What you have to do:
The records below hold a stretch from the line with "left elbow: (562, 612, 12)" through the line with "right wrist: (754, 542, -20)"; return exactly those lines, ends included, and nothing more.

Provided records:
↓

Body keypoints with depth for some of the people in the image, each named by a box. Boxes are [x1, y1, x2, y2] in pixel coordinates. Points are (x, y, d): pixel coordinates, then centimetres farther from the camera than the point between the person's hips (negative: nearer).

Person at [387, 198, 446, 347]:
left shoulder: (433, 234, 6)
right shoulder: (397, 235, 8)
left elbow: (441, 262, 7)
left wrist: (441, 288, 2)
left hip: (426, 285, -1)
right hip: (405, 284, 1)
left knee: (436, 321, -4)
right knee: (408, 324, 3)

↑
↓

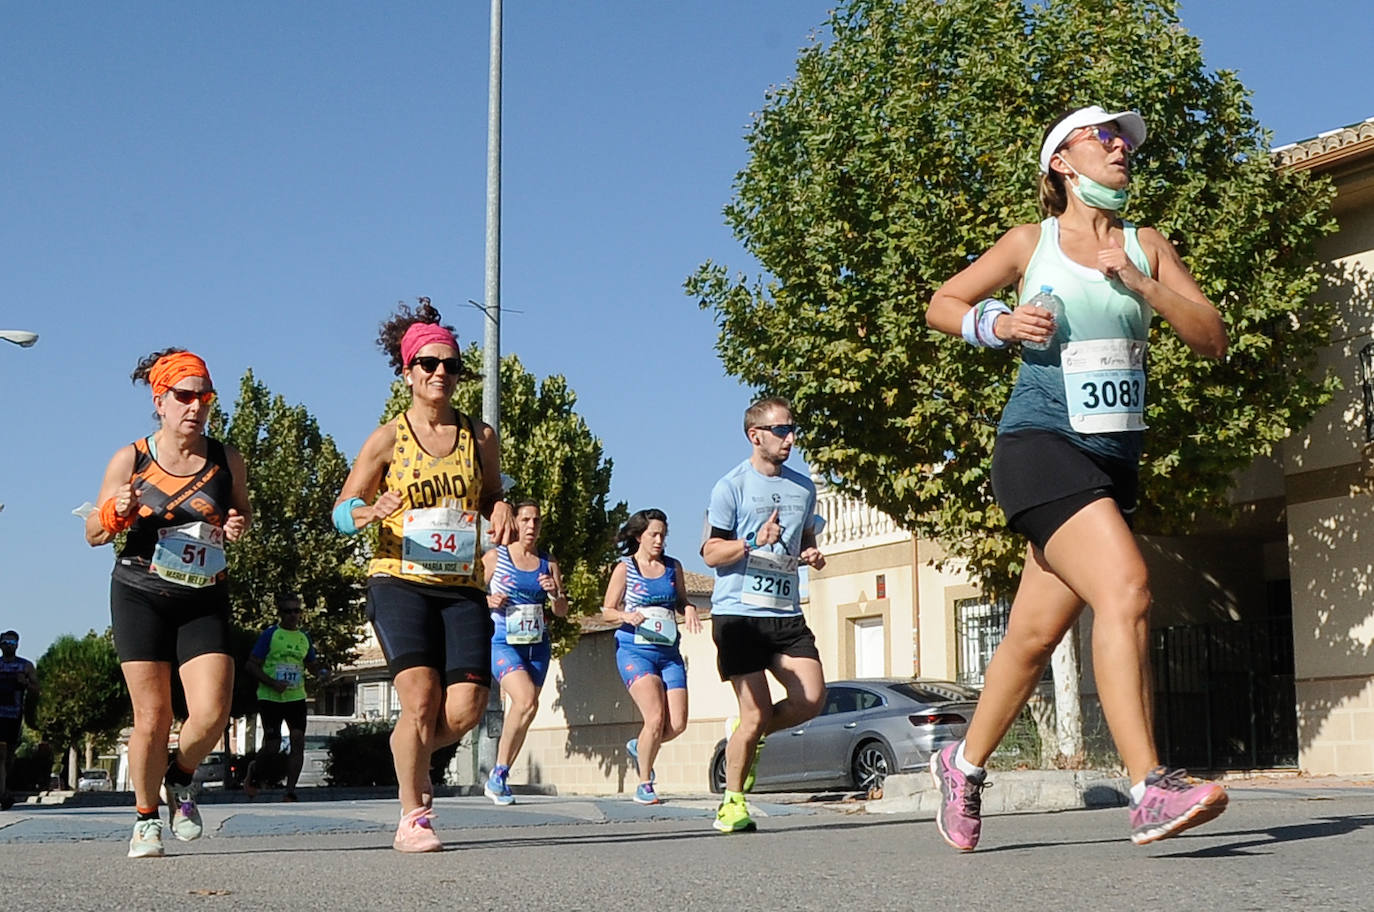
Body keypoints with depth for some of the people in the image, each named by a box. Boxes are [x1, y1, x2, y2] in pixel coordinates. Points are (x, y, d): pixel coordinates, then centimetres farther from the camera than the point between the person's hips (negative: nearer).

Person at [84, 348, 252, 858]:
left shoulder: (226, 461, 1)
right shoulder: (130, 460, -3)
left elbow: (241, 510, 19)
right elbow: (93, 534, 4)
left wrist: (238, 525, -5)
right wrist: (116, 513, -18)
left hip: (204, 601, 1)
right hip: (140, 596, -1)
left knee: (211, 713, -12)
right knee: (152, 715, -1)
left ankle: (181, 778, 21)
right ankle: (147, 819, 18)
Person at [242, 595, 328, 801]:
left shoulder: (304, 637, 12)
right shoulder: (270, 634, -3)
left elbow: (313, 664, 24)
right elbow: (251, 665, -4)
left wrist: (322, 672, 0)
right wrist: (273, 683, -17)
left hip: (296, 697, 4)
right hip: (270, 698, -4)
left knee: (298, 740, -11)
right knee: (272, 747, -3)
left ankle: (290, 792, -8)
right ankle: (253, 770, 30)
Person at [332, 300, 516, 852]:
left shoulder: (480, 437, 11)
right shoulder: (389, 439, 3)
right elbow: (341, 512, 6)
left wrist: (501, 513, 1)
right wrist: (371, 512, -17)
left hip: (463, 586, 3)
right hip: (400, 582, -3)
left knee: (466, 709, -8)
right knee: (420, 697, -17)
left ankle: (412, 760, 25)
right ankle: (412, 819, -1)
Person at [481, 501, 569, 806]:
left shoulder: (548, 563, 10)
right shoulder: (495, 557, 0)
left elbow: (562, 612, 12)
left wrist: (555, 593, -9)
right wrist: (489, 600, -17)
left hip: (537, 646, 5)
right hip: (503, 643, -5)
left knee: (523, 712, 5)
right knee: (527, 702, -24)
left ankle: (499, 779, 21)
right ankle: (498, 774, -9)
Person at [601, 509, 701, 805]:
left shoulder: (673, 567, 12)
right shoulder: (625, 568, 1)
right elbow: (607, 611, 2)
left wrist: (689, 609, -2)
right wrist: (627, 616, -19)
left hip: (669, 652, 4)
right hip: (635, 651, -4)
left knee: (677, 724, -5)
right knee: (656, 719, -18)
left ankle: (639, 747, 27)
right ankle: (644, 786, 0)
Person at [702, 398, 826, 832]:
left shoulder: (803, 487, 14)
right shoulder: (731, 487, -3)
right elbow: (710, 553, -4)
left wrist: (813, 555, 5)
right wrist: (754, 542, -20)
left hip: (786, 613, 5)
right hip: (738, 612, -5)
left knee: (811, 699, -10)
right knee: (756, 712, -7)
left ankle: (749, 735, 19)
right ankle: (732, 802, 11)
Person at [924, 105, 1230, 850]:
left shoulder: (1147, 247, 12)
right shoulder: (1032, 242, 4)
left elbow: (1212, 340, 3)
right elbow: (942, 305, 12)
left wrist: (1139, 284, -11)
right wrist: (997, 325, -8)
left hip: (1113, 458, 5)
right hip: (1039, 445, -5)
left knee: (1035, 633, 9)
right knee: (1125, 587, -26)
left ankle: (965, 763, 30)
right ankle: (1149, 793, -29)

↑
↓

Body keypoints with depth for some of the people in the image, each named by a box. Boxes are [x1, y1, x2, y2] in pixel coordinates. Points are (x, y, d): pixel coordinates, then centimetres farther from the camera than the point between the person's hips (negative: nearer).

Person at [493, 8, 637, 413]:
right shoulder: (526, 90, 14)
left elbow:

↑

Result below:
left elbow: (562, 612, 12)
left wrist: (555, 593, -9)
right wrist: (489, 600, -17)
left hip: (537, 646, 5)
right hip: (503, 643, -5)
left knee: (523, 712, 5)
right knee: (527, 702, -24)
left ankle: (499, 779, 21)
right ankle: (498, 774, -9)
Person at [601, 509, 701, 805]:
left shoulder: (673, 567, 12)
right shoulder: (625, 568, 1)
right elbow: (607, 611, 2)
left wrist: (689, 609, -2)
right wrist: (627, 616, -19)
left hip: (669, 652, 4)
right hip: (635, 651, -4)
left knee: (677, 724, -5)
right knee: (656, 719, -18)
left ankle: (639, 747, 27)
right ankle: (644, 786, 0)
Person at [702, 398, 826, 832]:
left shoulder: (803, 487, 14)
right shoulder: (731, 487, -3)
right elbow: (710, 553, -4)
left wrist: (813, 555, 5)
right wrist: (754, 542, -20)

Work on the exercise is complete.